What the task asks.
If a line below contains the word "decompile", count it; give only the total.

Data for review.

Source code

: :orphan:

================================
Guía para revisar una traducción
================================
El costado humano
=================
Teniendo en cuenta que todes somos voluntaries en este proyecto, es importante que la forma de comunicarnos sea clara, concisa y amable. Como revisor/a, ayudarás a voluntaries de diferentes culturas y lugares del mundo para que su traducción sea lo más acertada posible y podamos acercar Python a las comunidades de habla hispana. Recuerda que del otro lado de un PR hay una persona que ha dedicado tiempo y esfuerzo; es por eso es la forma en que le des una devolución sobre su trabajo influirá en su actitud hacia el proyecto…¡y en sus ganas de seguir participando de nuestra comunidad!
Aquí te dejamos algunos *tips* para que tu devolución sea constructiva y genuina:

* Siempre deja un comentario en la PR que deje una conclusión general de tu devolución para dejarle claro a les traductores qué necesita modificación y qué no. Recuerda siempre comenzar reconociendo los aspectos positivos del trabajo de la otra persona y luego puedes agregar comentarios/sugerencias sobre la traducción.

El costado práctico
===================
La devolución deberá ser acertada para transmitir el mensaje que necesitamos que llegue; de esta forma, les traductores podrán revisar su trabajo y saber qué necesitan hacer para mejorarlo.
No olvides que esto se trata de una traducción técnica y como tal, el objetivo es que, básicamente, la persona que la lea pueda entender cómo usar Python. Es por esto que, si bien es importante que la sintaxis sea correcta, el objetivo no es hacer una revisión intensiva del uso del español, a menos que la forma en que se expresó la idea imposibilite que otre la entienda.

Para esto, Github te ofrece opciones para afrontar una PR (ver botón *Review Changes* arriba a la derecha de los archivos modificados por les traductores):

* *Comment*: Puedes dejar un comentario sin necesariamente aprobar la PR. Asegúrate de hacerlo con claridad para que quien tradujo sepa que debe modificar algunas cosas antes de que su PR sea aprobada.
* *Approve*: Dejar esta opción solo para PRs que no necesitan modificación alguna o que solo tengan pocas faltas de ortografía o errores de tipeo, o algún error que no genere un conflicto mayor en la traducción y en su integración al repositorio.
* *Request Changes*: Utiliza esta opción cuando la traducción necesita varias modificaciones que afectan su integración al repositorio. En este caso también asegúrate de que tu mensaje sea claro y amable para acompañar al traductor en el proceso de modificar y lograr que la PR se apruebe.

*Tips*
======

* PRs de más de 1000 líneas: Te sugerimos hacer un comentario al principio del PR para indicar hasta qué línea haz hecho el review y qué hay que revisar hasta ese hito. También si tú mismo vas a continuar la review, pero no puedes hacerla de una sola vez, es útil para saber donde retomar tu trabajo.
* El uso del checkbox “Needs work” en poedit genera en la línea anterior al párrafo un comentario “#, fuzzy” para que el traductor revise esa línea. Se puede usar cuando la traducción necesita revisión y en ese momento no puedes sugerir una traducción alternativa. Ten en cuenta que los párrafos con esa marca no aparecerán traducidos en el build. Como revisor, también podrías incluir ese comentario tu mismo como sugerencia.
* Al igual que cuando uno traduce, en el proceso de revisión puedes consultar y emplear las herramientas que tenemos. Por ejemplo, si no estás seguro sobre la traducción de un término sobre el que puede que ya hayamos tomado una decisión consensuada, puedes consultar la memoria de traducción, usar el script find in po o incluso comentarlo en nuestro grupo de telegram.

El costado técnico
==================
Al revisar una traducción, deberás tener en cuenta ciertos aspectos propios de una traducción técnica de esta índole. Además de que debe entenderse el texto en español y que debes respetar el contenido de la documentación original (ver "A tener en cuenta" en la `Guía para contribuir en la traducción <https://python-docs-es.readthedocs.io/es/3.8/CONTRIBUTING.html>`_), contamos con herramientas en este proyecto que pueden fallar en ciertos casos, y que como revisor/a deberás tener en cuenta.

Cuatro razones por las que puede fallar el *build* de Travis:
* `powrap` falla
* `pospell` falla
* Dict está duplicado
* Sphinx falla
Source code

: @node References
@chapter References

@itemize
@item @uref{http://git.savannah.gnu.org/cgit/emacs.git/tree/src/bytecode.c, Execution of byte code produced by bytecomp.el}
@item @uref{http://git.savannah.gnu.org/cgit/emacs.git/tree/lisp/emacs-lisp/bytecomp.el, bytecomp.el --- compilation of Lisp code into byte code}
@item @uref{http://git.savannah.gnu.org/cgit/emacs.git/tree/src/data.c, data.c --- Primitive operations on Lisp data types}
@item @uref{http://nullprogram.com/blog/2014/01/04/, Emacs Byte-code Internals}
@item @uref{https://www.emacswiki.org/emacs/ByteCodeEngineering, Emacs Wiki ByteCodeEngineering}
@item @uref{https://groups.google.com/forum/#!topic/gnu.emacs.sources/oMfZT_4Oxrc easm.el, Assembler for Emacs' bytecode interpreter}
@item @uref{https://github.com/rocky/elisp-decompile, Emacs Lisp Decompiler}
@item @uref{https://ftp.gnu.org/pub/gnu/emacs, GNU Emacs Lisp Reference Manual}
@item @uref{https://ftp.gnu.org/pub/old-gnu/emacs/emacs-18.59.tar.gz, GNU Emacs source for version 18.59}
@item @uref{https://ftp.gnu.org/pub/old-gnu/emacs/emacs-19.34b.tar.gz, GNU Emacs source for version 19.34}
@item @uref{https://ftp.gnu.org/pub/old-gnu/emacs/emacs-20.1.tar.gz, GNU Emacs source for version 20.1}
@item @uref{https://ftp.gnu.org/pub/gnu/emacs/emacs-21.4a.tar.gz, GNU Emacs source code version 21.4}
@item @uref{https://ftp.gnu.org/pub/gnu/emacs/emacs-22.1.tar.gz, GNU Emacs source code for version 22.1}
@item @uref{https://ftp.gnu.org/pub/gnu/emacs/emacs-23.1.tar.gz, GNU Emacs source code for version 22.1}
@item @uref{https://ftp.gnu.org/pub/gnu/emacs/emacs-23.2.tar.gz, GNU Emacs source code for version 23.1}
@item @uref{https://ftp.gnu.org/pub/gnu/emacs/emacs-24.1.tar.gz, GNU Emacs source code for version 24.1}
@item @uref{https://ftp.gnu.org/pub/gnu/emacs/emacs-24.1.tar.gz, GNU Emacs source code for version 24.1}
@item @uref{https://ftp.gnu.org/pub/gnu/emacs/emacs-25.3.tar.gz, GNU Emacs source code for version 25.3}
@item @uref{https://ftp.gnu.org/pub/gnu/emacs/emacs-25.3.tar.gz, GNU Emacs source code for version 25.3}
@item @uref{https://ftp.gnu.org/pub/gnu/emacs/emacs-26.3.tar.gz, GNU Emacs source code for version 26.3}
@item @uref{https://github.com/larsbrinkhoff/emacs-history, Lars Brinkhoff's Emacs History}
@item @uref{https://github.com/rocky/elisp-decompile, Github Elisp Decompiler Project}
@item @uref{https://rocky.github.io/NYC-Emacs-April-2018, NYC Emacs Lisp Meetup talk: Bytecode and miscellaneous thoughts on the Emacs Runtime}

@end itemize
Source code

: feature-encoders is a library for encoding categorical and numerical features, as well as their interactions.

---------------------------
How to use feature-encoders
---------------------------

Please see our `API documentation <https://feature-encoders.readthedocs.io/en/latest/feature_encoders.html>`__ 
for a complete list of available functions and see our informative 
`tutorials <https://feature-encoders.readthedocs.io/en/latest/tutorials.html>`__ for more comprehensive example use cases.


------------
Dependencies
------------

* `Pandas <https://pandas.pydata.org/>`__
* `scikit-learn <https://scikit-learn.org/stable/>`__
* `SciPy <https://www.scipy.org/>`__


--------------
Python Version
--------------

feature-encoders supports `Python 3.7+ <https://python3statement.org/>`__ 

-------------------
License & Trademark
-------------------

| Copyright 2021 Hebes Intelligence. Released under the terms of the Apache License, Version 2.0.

Answer to the problem.
2